- **Alıştırma Metni**
+++
New York’un meşhur terminalinde bulunan gizli takılma odası
New York’un Grand Central Terminal’ı çok sayıda film ve dizide kullanılan bir mekân olarak akıllarda yer etmiş bir yapı. Fakat terminal şimdi üç çalışanının yeni bir girişimiyle gündemimizde. Terminalde yetkililerin varlığından haberdar olmadığı, gizli bir odanın bir marangoz ve iki elektrik ustası tarafından zaman geçirmek ve takılmak için bir yaşam alanına dönüştürüldüğü öğrenildi. Tarihî yapılarda, kuytu köşede kalmış odaların bulunması o kadar alışılmadık bir durum değil ama burası için harcanan efor takdire şayan. Çilingir mağazalarının bulunduğu bölgede bir depo olarak kullanılan odanın içinde duvara monteli plazma TV, şişme yatak, çekyat, mikrodalga fırın, buzdolabı gibi eşyalar var. İnternet bağlantısı da bulunan odada olası bir baskın durumuna karşı önlem olarak da televizyonu gizlemek için özel bir raf ve çekyatı gizlemek için de bir dolap kullanılmış. Odanın ortaya çıkarılmasının ardından çekilen elektrik hattı sebebiyle büyük bir tehlike atlatıldığı belirtildi.

Avustralya’dan Back to the Future serisinin zaman yolculuğu konusunda yanıldığını kanıtlayan araştırma
Zaman yolculuğu, insanlığın çözmeye çalıştığı en büyük sırlardan biri. Yıllar boyunca pek çok teorem ortaya atıldı, paradokslarla çıkmaz yollara sapıldı, çaışmalar bir dolu bilim kurgu klasiğine konu oldu. Pek çok hikâyede, Back to the Future’daki Marty McFly gibi kahramanlarımız, uzay-mekân süreklilik modelini kıracak tehlikeli maceralara atıldı.
+++
- **İncelenecek Kayıtlar**
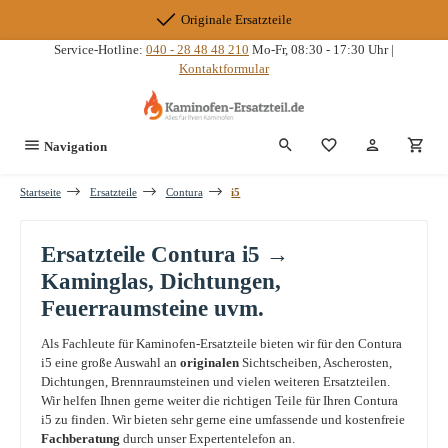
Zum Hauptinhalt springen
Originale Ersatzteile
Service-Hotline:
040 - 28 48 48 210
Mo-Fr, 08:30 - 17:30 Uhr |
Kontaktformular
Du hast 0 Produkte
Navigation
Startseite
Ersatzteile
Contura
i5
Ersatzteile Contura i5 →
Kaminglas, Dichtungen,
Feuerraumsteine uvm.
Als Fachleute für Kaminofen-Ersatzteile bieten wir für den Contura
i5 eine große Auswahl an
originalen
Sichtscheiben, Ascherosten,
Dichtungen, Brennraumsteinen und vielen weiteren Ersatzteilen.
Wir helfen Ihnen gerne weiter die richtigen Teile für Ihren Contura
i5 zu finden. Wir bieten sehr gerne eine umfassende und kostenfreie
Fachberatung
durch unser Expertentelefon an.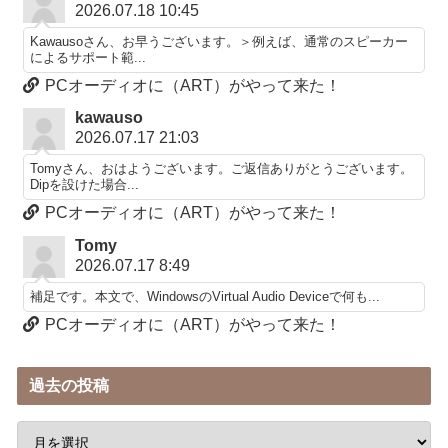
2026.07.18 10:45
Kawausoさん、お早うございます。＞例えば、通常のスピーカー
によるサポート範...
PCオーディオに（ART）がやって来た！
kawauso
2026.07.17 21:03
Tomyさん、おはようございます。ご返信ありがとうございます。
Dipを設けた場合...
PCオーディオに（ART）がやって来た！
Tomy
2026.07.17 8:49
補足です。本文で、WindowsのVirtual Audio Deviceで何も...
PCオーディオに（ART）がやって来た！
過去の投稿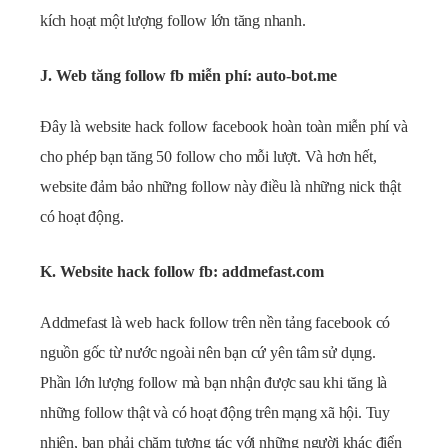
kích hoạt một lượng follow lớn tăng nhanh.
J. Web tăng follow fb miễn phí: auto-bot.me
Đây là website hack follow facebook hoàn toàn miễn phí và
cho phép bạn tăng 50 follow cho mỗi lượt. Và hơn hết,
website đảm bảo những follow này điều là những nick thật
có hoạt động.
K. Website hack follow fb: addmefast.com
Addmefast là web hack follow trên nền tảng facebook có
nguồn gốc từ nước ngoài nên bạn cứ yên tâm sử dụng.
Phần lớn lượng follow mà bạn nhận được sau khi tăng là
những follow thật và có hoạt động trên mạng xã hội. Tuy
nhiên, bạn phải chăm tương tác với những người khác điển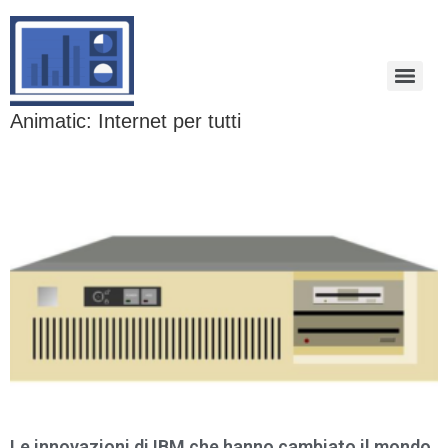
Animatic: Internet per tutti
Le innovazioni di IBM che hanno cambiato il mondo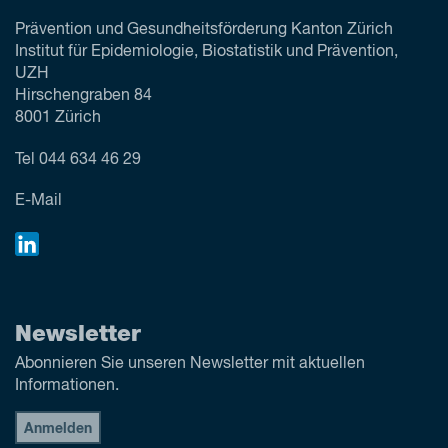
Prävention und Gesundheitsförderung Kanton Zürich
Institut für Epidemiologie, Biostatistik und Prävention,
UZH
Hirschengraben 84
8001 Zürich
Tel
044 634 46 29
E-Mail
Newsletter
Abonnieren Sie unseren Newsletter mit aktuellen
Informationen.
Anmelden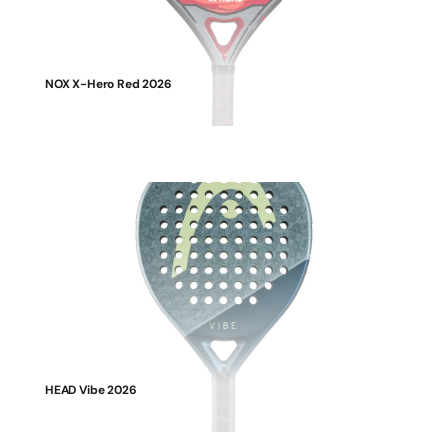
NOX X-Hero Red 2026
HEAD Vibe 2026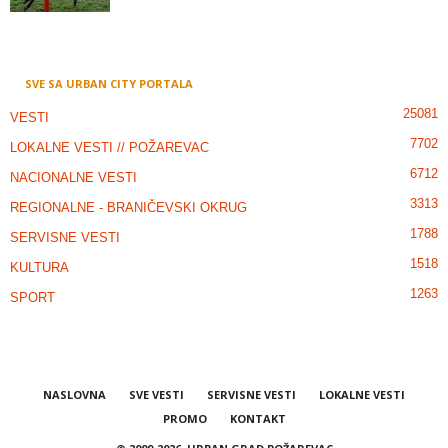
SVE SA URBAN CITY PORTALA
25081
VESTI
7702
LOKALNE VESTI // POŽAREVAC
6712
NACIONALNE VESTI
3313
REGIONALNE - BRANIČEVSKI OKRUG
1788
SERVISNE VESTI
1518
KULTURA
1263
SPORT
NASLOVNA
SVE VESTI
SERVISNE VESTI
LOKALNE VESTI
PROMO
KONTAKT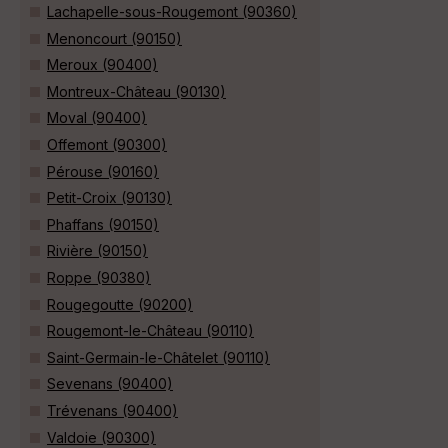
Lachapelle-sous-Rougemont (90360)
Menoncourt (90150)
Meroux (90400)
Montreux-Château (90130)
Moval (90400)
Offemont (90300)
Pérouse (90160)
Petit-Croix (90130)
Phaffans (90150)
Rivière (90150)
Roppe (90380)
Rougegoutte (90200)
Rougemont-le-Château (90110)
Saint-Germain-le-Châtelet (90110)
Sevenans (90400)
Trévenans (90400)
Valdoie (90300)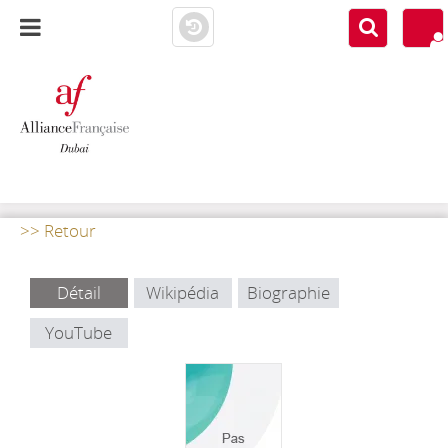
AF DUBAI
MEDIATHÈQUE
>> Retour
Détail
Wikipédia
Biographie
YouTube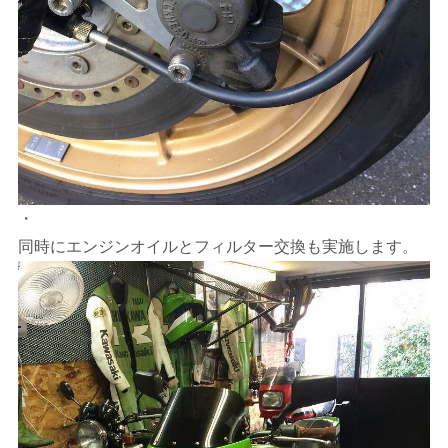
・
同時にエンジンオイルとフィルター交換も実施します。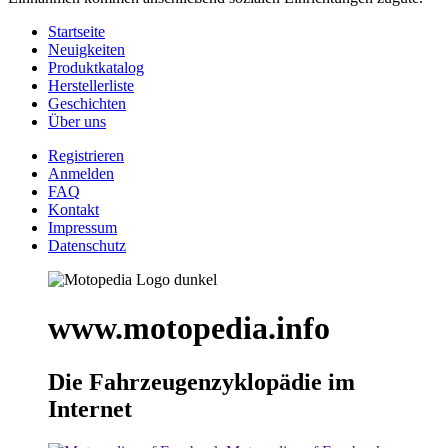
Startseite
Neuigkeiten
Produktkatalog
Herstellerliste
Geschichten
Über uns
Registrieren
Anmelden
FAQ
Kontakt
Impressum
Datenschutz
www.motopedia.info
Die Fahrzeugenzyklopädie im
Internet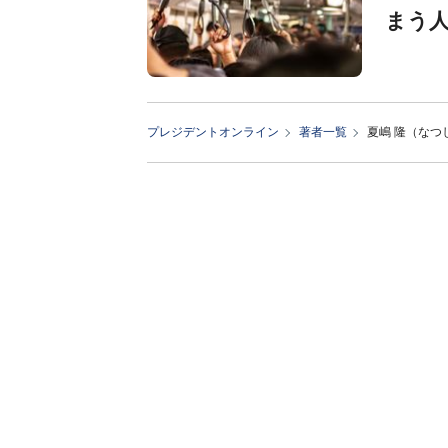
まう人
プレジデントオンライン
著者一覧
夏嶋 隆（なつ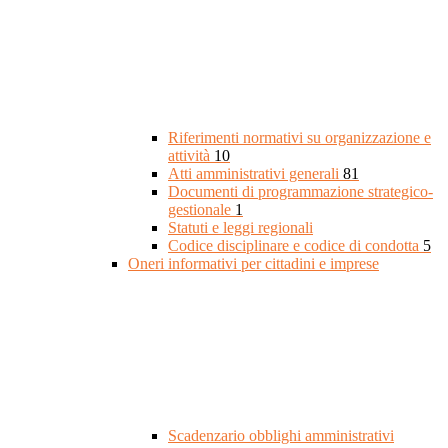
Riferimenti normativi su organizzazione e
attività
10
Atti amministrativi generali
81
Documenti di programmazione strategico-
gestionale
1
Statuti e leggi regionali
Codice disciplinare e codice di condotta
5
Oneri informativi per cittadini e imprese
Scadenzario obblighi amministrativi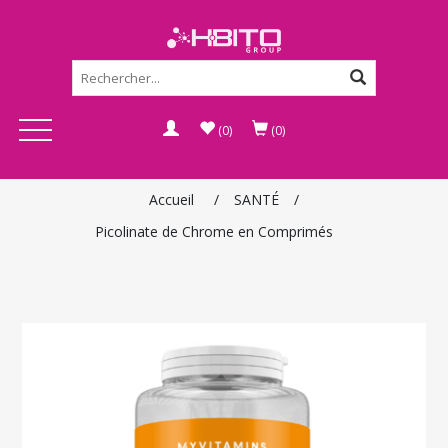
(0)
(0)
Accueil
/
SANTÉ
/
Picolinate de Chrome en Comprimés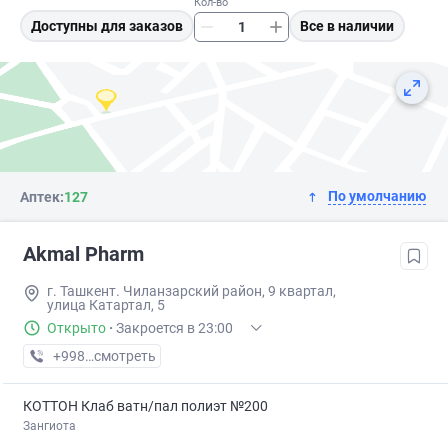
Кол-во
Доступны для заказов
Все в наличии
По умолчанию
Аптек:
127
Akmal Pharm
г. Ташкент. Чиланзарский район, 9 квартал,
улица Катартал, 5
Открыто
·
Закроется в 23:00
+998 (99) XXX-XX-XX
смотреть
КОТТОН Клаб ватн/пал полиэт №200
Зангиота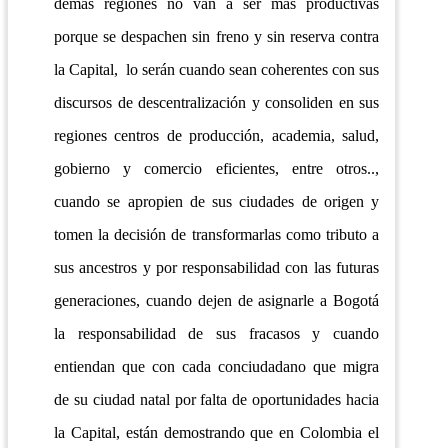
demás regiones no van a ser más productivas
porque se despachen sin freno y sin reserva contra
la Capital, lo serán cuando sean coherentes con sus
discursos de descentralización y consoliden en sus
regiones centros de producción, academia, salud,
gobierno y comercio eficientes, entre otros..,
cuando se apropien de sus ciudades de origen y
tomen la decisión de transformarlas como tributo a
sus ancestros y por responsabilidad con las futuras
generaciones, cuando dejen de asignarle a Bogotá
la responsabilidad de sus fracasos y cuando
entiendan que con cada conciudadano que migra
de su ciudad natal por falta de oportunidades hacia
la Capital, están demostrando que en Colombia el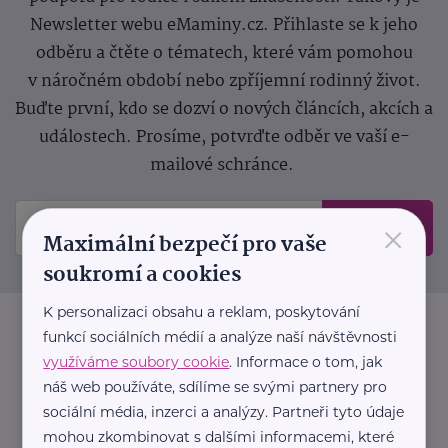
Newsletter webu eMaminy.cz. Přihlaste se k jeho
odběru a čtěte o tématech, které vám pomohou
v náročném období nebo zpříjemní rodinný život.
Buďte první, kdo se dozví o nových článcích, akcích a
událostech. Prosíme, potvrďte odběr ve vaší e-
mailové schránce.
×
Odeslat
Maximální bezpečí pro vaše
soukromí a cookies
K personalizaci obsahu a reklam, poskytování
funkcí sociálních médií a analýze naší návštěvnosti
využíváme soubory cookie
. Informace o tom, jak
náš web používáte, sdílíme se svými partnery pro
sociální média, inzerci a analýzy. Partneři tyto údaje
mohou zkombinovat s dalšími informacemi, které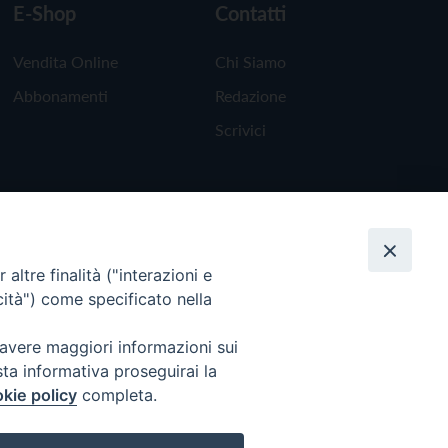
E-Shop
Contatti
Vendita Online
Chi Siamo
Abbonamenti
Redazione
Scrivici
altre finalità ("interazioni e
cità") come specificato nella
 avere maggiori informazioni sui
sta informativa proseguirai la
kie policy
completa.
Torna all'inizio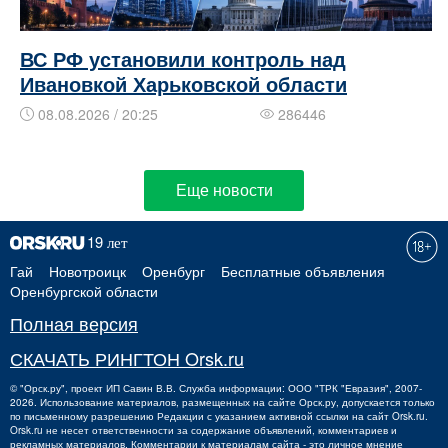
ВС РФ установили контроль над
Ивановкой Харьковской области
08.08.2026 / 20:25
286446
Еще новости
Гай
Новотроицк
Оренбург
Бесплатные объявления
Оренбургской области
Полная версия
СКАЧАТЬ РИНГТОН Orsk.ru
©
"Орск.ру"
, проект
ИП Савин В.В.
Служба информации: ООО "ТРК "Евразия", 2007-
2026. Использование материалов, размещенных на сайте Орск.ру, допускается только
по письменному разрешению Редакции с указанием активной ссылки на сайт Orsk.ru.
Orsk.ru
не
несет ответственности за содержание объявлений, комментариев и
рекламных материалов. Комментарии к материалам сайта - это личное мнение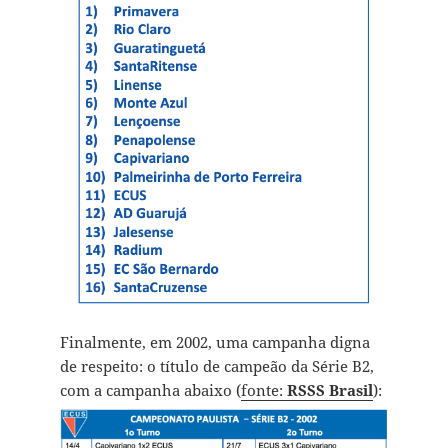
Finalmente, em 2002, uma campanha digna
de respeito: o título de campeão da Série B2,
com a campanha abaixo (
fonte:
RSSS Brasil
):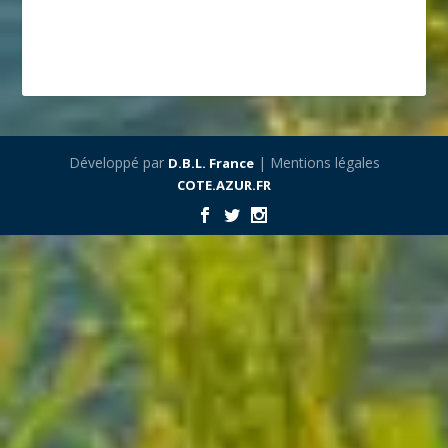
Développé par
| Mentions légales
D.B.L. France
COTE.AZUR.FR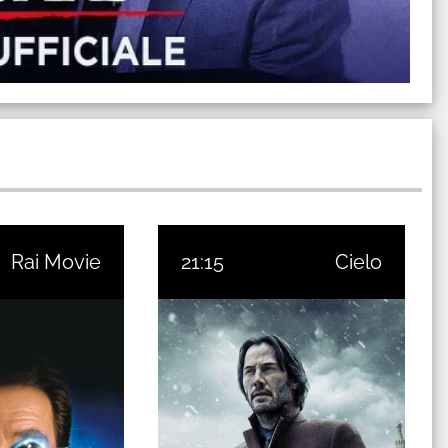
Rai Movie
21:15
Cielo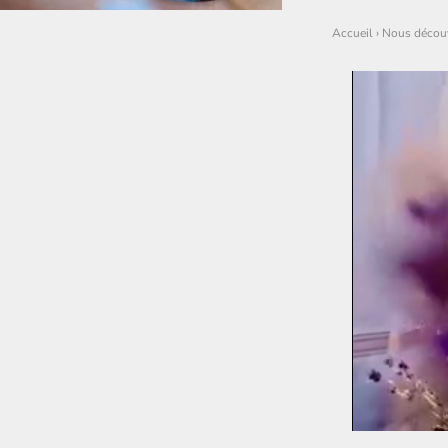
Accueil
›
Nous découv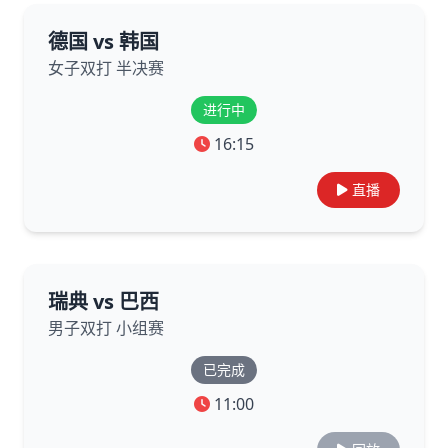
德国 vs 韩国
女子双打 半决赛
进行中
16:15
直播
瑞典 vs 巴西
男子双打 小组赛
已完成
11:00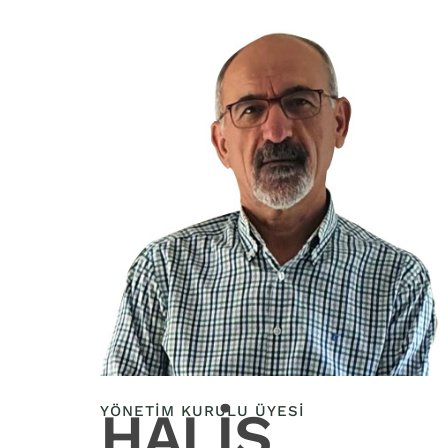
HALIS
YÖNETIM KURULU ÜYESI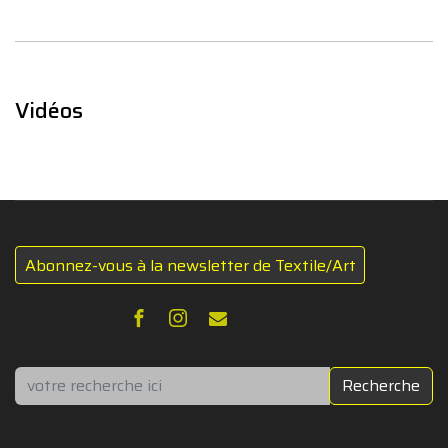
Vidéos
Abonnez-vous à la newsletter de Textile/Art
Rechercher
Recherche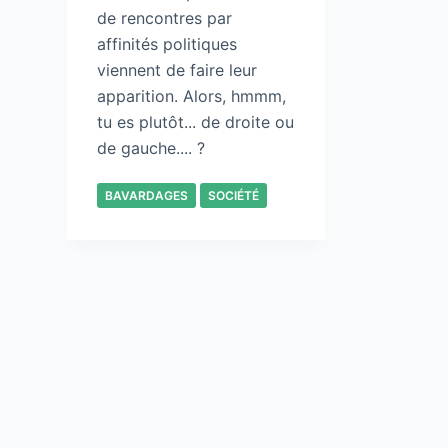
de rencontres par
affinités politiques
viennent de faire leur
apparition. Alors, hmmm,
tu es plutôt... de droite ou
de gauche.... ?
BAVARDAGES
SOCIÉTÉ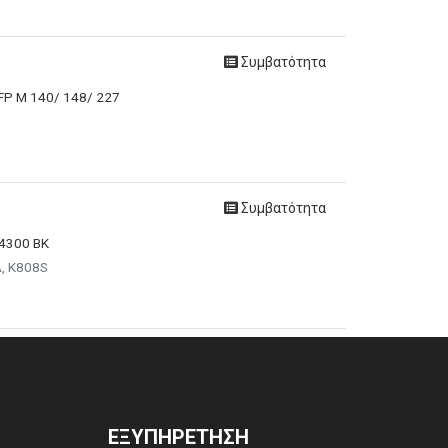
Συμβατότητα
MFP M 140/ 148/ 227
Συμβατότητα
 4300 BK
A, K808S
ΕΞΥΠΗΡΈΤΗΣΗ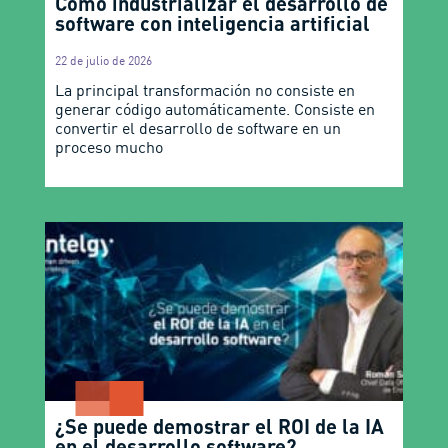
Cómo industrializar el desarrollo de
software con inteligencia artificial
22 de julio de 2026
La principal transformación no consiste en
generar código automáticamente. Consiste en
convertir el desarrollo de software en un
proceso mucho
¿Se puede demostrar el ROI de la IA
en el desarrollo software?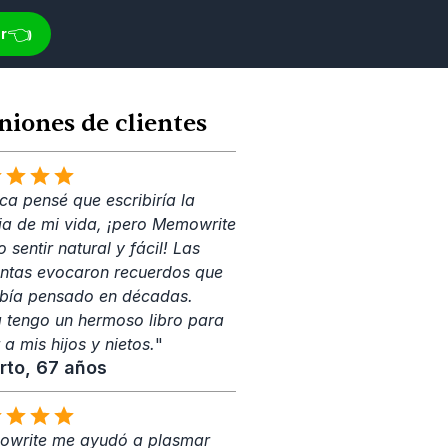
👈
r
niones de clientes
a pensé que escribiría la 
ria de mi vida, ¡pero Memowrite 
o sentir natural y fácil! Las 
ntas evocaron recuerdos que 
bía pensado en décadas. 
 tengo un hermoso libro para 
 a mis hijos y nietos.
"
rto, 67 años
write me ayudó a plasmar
+++
- **Göreviniz**
Aşağıdaki ifadelerin alıştırma metniyle uyuşup uyuşmadığını her biri için evet ya da hayır diyerek belirtin ve kararınızı dayandırdığınız sözcükleri metinden değiştirmeden alıntılayın. (a) Gizli odayı bir marangoz ile iki elektrik ustası bir yaşam alanına çevirmiştir. (b) Odada internet bağlantısı bulunmamaktadır. (c) Televizyonu gizlemek için bir dolap kullanılmıştır. Kayıtlara bu alıştırmada gerek yoktur.

- **Çözüm**
(a) Evet: “bir marangoz ve iki elektrik ustası tarafından zaman geçirmek ve takılmak için bir yaşam alanına dönüştürüldüğü”
(b) Hayır: “İnternet bağlantısı da bulunan odada”
(c) Hayır: “televizyonu gizlemek için özel bir raf ve çekyatı gizlemek için de bir dolap kullanılmış”